Article II. Différentes modifications de la loi du 17 juin 1992 relative aux comptes des établissements de crédit
La loi du 17 juin 1992 relative aux comptes des établissements de crédit est modifiée sur les points suivants:
(1)
Le paragraphe (1) de l’article 1er est modifié comme suit:
«(1)
Les articles 2 à 112, 115, 116, 117 et 118 s’appliquent à tous les établissements de crédit de droit luxembourgeois tels qu’ils sont définis par la loi du 5 avril 1993 sur le secteur financier.

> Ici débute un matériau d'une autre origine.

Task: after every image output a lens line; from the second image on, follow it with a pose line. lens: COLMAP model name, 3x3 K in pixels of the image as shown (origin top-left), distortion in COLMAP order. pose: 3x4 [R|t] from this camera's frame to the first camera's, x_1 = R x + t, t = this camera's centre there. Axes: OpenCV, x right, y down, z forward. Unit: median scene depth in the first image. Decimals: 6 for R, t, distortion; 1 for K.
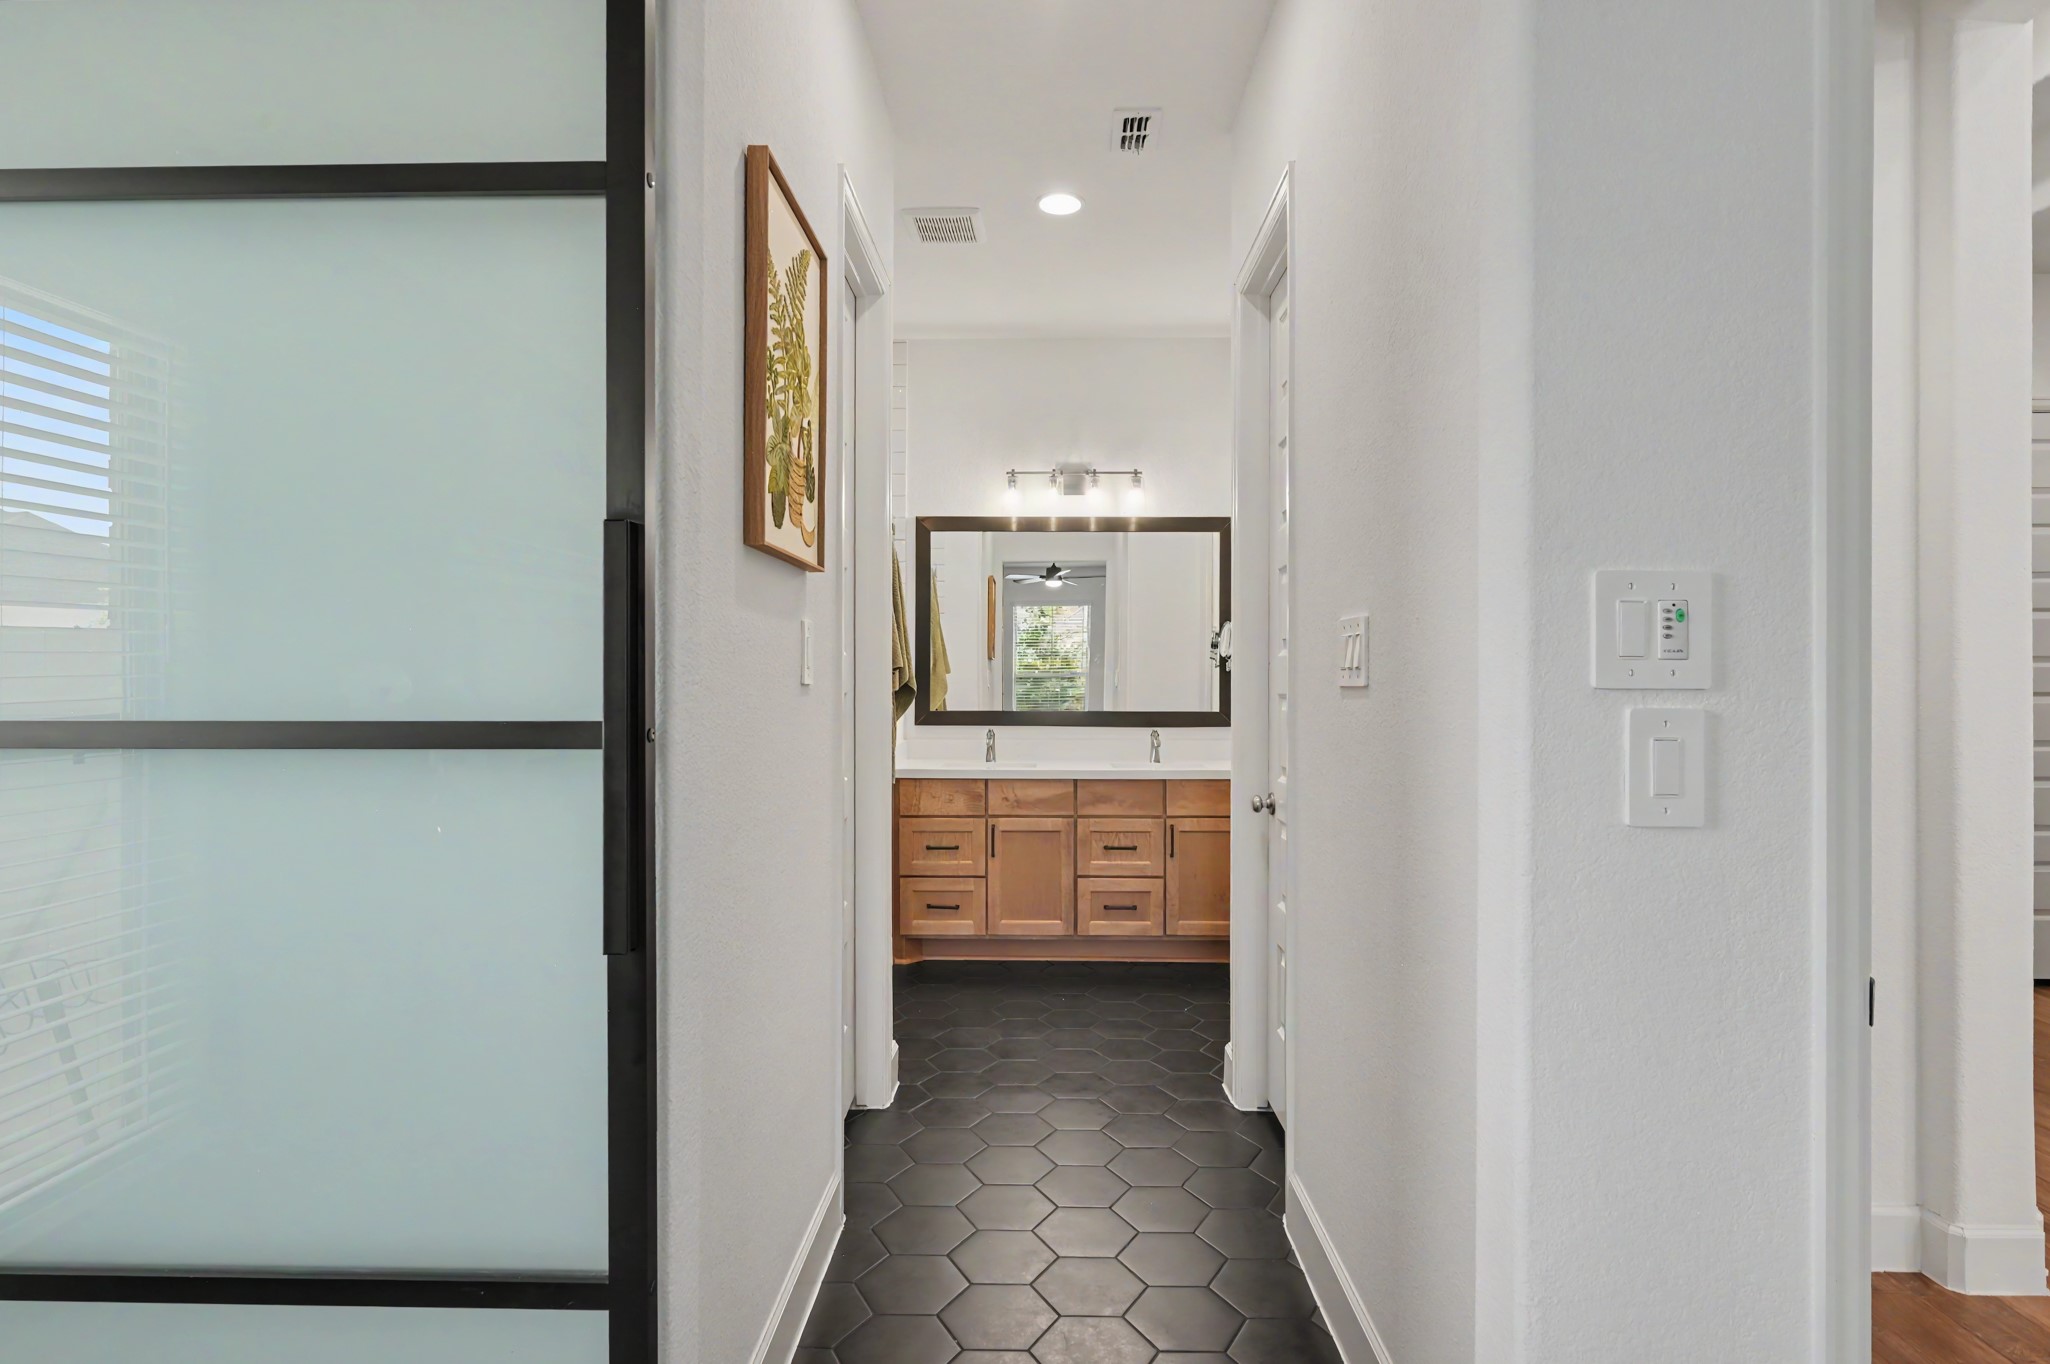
lens RADIAL K [[1048.8, 0, 1025.0], [0, 1048.8, 682.0], [0, 0, 1]] dist [0.000186, 0.000007]
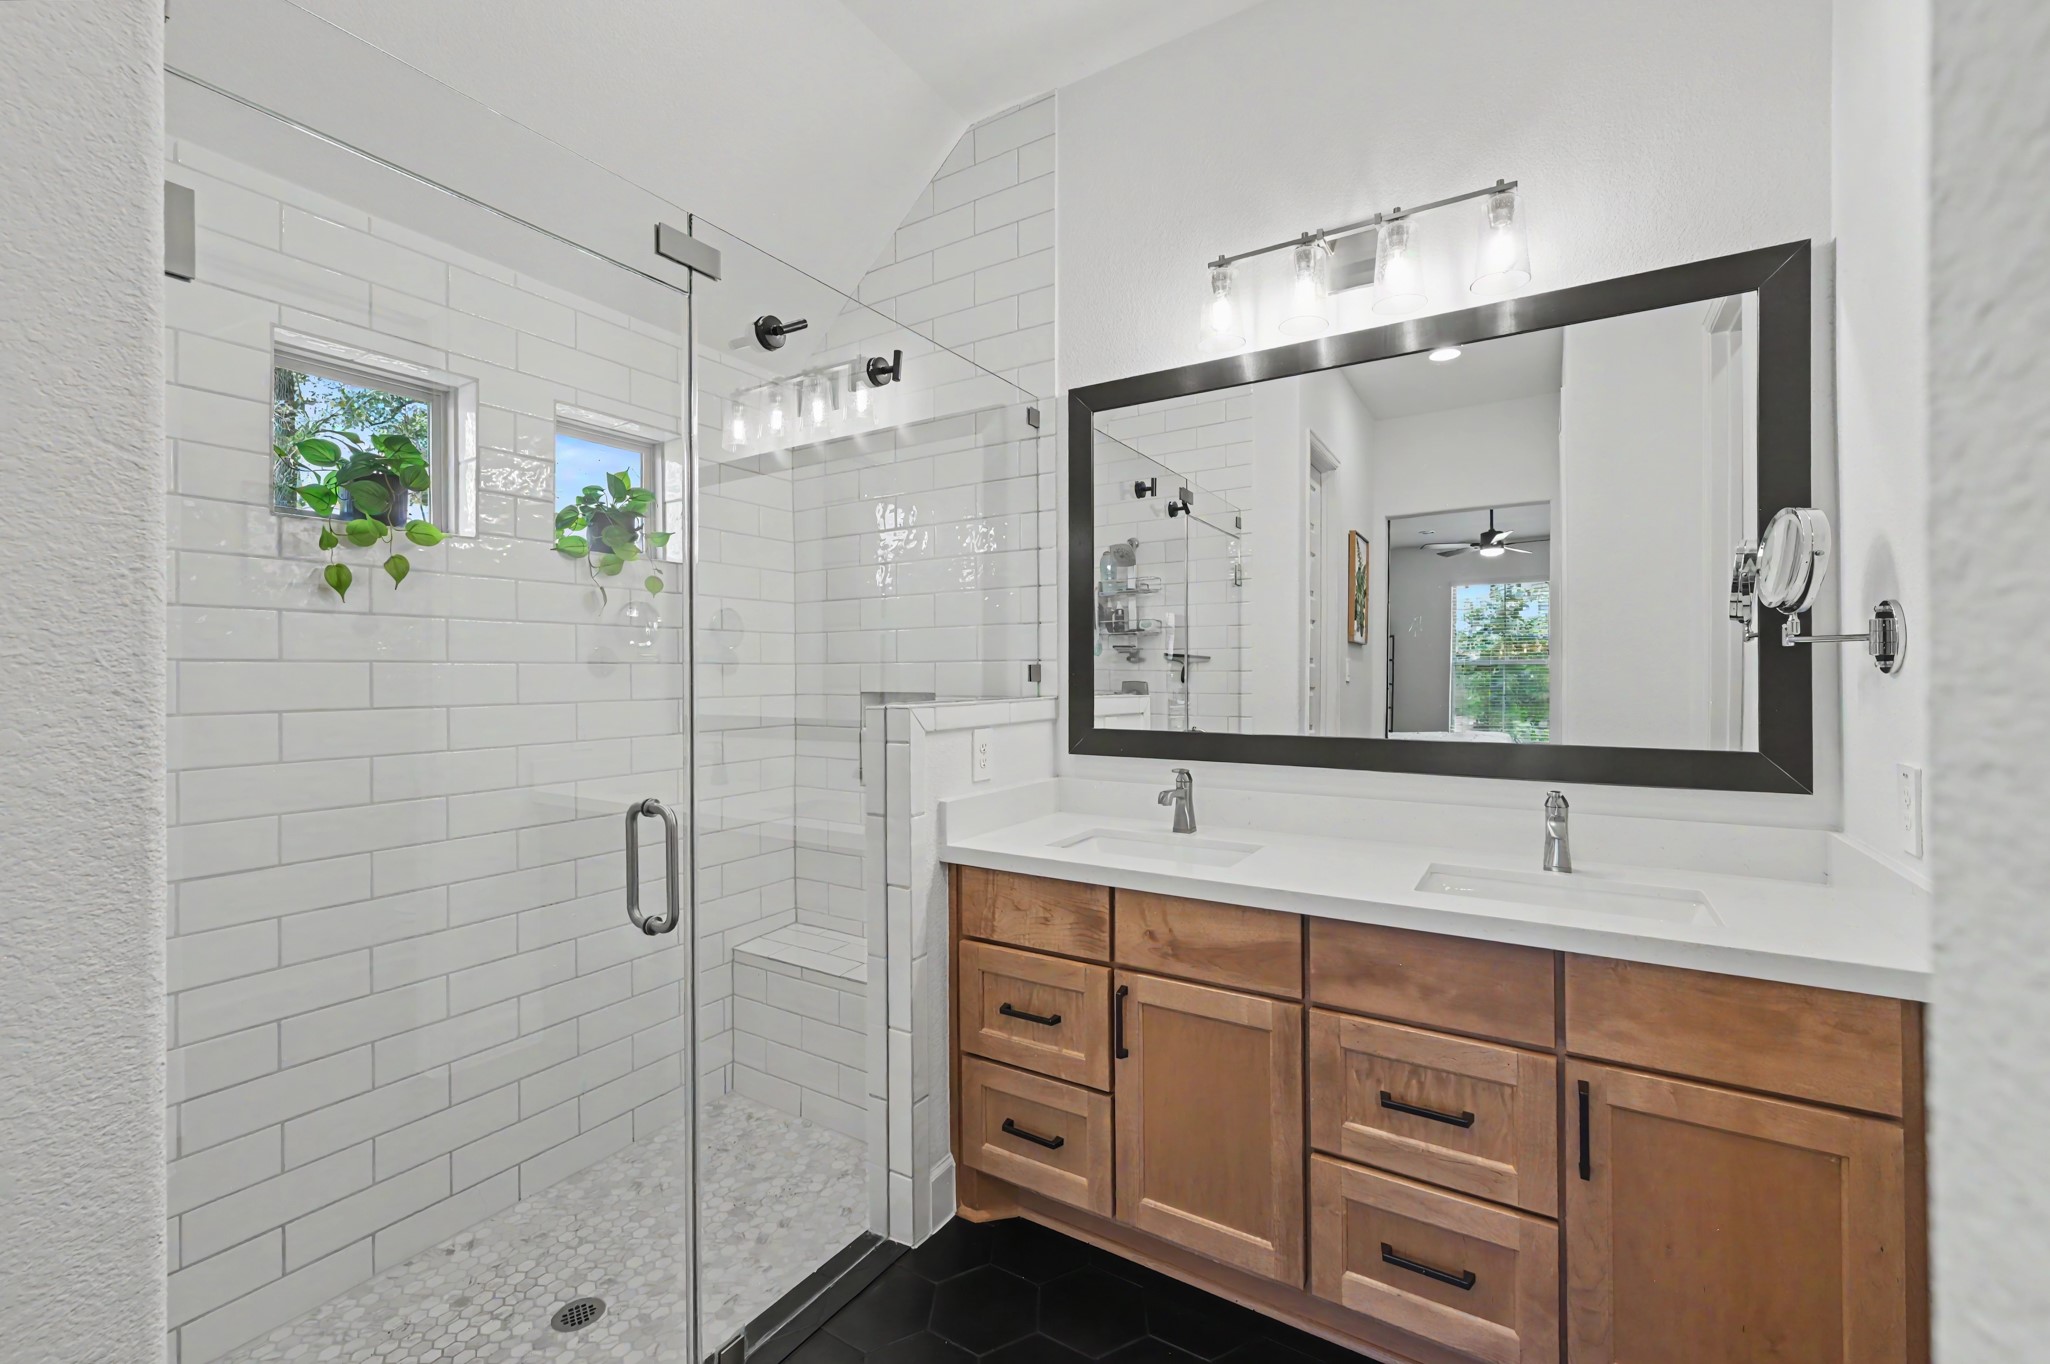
lens RADIAL K [[845.3, 0, 1024.9], [0, 845.3, 676.2], [0, 0, 1]] dist [0.002300, 0.000160]
pose [[0.860130, -0.006245, -0.510036, 0.123481], [0.008371, 0.999963, 0.001872, -0.002494], [0.510006, -0.005880, 0.860151, 0.655411]]
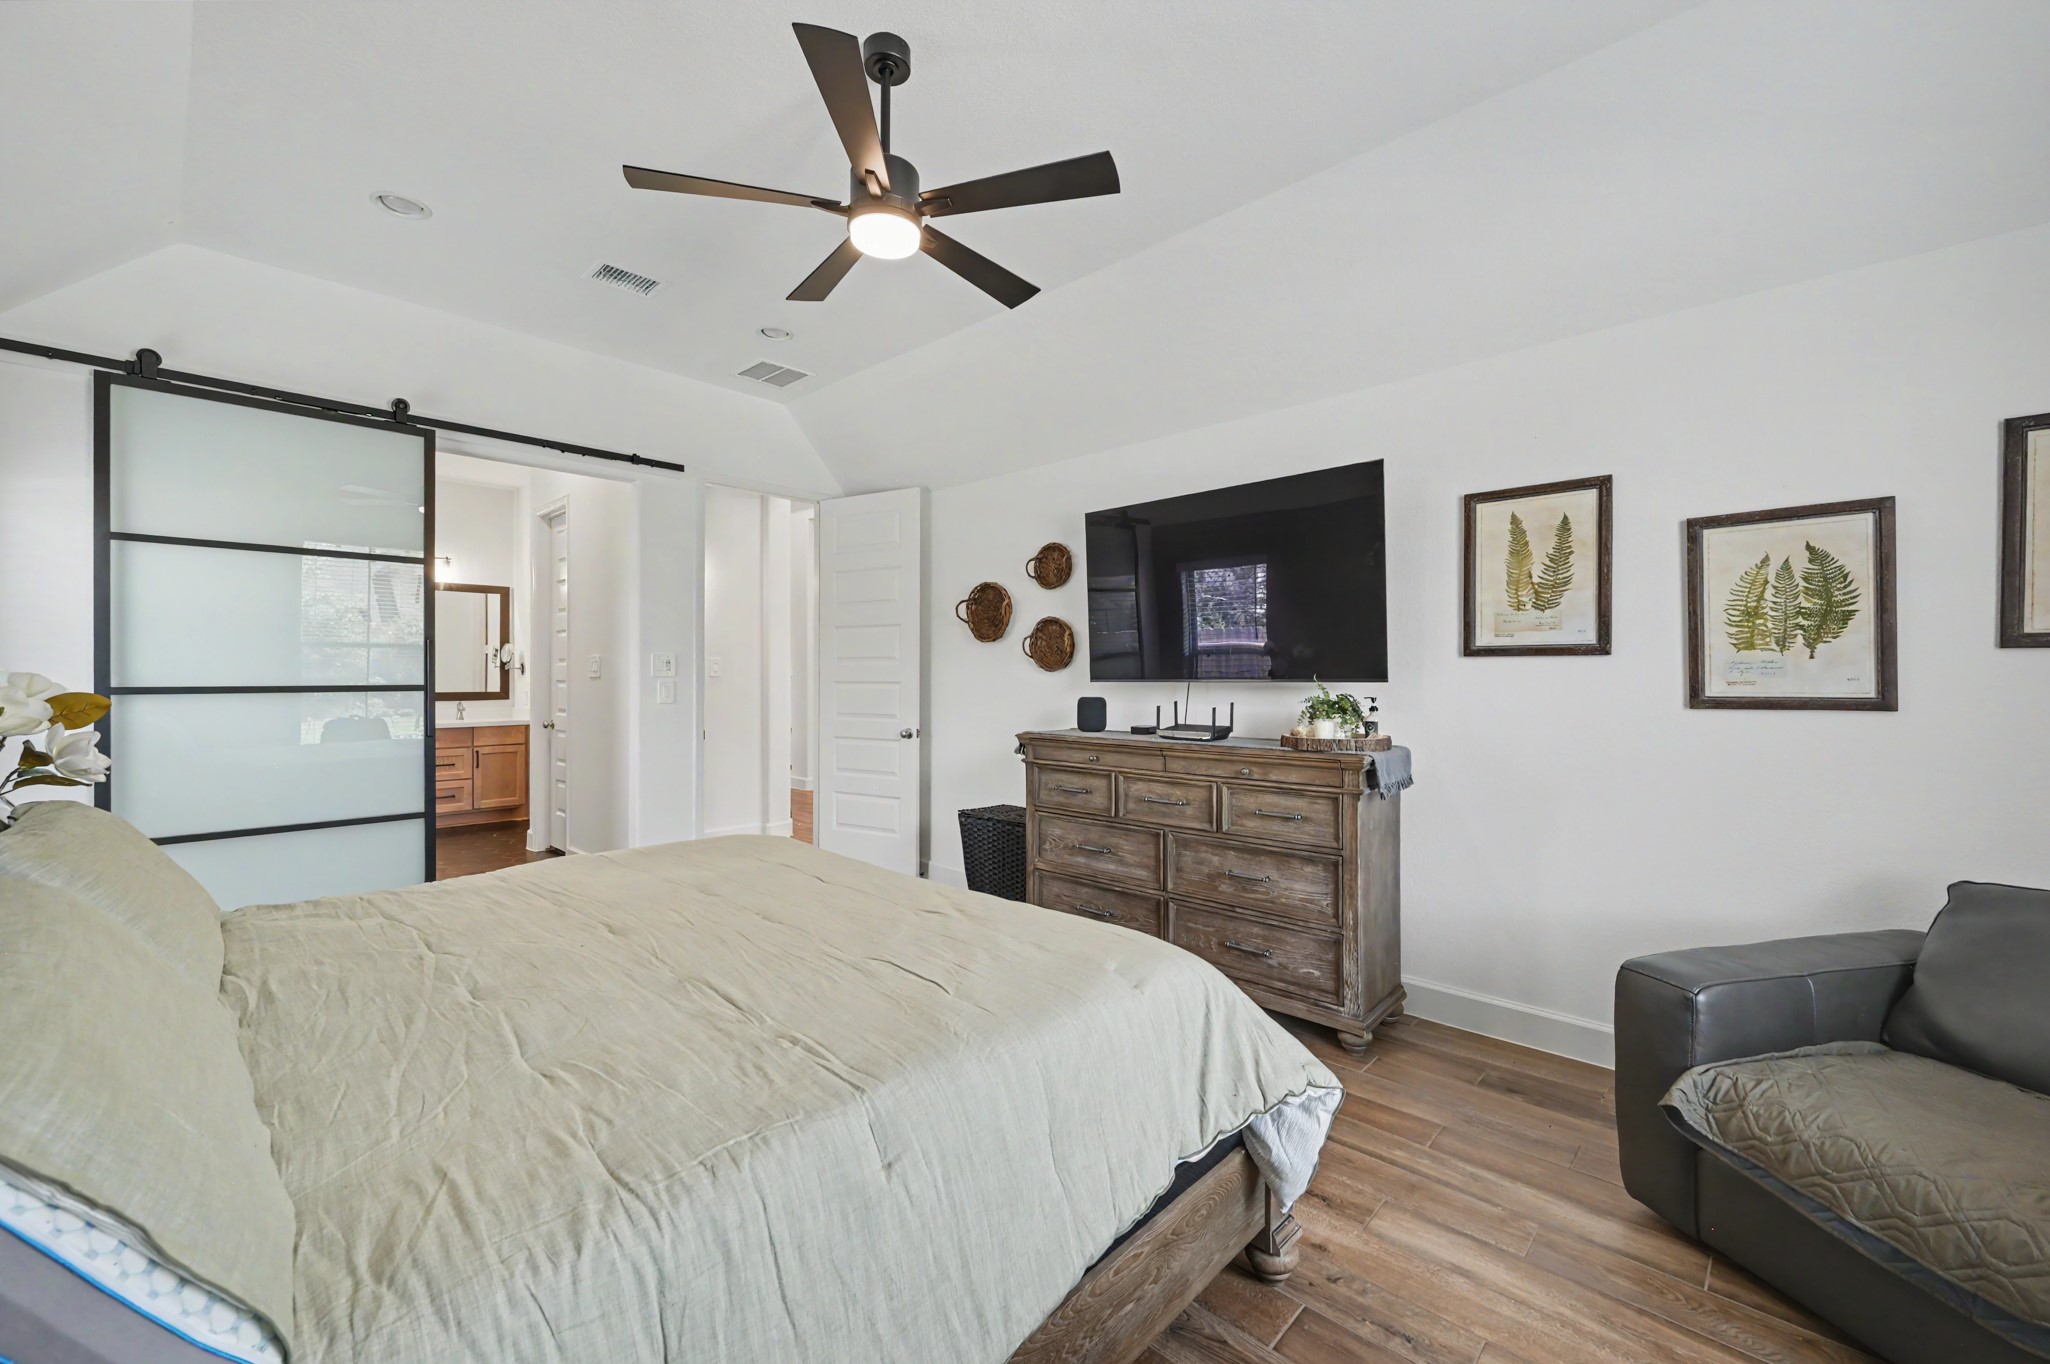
lens RADIAL K [[813.7, 0, 1028.7], [0, 813.7, 679.6], [0, 0, 1]] dist [-0.006353, 0.001920]
pose [[0.671159, -0.001124, 0.741313, -0.276478], [-0.001365, 0.999995, 0.002752, 0.001850], [-0.741313, -0.002858, 0.671154, -0.720442]]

Toutefois les articles susmentionnés ne sont pas applicables aux caisses rurales affiliées visées à l’article 12 de la loi précitée. Dans ce cas, sans préjudice de l’application de la présente loi à l’organisme central, l’ensemble que constituent l’organisme central et ses établissements affiliés doit être repris dans des comptes consolidés avec rapport de gestion, établis, contrôlés et publiés conformément à la présente loi.»
(2)
L’article 16 est modifié comme suit:
«Article 16. Actif : poste 5 - Opérations de crédit-bail
Ce poste comprend les créances résultant des opérations de crédit-bail, lorsque ces opérations consistent en des opérations de location de biens mobiliers ou immobiliers spécialement achetés en vue de cette location par l’établissement qui en demeure propriétaire, et que la durée de location fixée au contrat correspond à la durée présumée d’utilisation économique du bien ou que le contrat réserve au locataire la faculté d’acquérir en cours ou en fin de bail la propriété de tout ou partie des biens loués, moyennant un prix déterminé dans le contrat.»
(3)
L’article 75 est modifié comme suit:
«Article 75.
Le ou les réviseurs d’entreprises chargés du contrôle des documents comptables annuels doivent vérifier la concordance du rapport de gestion avec les comptes annuels de l’exercice.»
(4)
Le paragraphe (1) de l’article 111 est modifié comme suit:
«(1)
La société qui établit les comptes consolidés doit les faire contrôler par le ou les réviseurs d’entreprises auxquels a été confié le contrôle des documents comptables annuels.»
(5)
L’article 117, devenu sans objet, est supprimé.
Mandons et ordonnons que la présente loi soit insérée au Mémorial pour être exécutée et observée par tous ceux que la chose concerne.